■ **WORK TO COMPLETE**
Lines holding the word "provide" are the ones to copy from the data below.
┌─ DATA FOR PROCESSING
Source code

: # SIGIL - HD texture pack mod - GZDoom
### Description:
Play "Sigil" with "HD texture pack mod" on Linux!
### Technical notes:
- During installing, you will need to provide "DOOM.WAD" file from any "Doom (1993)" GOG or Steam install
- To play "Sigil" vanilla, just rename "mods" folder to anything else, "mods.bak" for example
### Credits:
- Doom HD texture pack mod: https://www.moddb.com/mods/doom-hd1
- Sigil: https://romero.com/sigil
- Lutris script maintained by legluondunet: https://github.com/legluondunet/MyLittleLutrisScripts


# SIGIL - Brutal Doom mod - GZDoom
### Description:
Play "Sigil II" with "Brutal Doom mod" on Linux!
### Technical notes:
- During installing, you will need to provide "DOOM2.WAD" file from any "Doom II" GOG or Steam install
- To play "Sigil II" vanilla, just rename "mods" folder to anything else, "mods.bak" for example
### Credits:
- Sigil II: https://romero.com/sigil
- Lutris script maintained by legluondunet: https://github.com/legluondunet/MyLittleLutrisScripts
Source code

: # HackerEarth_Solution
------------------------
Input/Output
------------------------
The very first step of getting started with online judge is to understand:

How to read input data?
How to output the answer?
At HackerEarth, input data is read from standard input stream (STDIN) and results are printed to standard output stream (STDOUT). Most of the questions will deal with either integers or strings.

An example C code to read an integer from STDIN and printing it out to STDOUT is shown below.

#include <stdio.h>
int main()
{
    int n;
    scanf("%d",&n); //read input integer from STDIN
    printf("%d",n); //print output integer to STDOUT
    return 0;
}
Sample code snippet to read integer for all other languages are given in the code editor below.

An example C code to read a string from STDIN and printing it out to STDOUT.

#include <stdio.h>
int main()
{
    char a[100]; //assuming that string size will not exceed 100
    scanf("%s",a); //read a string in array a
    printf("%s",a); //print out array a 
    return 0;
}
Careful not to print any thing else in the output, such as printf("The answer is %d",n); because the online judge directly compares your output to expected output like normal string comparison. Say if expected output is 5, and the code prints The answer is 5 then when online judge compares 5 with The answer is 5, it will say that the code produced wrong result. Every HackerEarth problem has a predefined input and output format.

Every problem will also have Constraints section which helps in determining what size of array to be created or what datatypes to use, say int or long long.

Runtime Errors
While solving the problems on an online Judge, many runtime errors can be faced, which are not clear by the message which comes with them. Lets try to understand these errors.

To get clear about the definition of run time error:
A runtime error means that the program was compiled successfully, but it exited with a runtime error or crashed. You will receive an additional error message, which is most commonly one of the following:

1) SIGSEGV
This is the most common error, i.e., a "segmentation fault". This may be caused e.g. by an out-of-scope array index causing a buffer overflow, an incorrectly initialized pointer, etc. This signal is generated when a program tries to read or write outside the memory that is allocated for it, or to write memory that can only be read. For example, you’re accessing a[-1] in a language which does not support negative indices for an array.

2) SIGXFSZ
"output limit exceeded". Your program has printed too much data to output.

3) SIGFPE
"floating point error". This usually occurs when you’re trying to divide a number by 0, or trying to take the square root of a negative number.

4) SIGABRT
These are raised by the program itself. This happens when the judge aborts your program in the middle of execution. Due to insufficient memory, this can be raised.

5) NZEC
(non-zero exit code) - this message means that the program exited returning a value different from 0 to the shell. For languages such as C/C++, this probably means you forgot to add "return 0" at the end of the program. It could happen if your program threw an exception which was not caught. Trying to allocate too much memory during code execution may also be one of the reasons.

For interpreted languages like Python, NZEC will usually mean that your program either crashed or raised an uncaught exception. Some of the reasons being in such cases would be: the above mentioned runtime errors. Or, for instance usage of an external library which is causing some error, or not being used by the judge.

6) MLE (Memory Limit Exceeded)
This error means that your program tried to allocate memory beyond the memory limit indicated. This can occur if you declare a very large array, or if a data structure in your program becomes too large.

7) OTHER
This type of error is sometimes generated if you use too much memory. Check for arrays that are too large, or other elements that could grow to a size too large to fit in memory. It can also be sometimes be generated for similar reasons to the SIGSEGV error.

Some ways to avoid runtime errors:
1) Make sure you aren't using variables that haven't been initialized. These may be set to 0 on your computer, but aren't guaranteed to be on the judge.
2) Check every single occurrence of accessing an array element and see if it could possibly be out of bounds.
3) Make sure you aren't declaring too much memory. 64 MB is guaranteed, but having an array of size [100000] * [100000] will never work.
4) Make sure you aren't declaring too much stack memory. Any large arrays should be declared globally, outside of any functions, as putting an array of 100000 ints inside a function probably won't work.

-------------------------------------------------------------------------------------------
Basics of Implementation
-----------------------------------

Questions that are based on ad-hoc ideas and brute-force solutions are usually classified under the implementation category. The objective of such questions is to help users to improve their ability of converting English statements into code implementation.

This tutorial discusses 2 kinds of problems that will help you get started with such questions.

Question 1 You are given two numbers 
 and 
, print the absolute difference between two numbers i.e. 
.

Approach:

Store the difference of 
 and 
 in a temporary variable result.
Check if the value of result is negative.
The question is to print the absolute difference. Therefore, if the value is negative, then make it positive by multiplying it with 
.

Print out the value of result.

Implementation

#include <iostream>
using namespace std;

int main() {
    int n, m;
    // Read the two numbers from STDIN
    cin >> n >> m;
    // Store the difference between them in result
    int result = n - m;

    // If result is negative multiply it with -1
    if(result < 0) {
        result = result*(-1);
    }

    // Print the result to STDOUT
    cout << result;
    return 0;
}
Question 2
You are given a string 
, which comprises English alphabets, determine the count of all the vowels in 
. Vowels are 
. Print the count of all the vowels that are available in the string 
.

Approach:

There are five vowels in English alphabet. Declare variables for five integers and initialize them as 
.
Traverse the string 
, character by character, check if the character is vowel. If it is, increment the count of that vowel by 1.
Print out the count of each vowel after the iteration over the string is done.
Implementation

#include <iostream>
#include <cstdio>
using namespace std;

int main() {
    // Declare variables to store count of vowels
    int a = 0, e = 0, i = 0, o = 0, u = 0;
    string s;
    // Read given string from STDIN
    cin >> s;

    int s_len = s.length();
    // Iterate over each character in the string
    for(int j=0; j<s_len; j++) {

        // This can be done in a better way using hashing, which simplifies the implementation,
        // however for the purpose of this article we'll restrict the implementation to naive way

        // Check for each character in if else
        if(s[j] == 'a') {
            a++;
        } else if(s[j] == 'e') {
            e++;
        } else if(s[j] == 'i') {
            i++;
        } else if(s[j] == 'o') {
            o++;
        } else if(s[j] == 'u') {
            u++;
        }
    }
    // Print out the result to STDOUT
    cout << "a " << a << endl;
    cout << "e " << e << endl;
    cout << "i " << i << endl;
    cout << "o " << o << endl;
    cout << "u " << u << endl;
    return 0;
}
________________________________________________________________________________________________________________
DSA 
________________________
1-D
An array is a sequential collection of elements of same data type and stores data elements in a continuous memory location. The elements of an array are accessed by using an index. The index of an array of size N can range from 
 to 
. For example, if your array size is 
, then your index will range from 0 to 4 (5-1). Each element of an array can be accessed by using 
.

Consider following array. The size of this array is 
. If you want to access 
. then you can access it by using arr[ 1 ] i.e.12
└─
■ **FINAL ANSWER**
- During installing, you will need to provide "DOOM.WAD" file from any "Doom (1993)" GOG or Steam install
- During installing, you will need to provide "DOOM2.WAD" file from any "Doom II" GOG or Steam install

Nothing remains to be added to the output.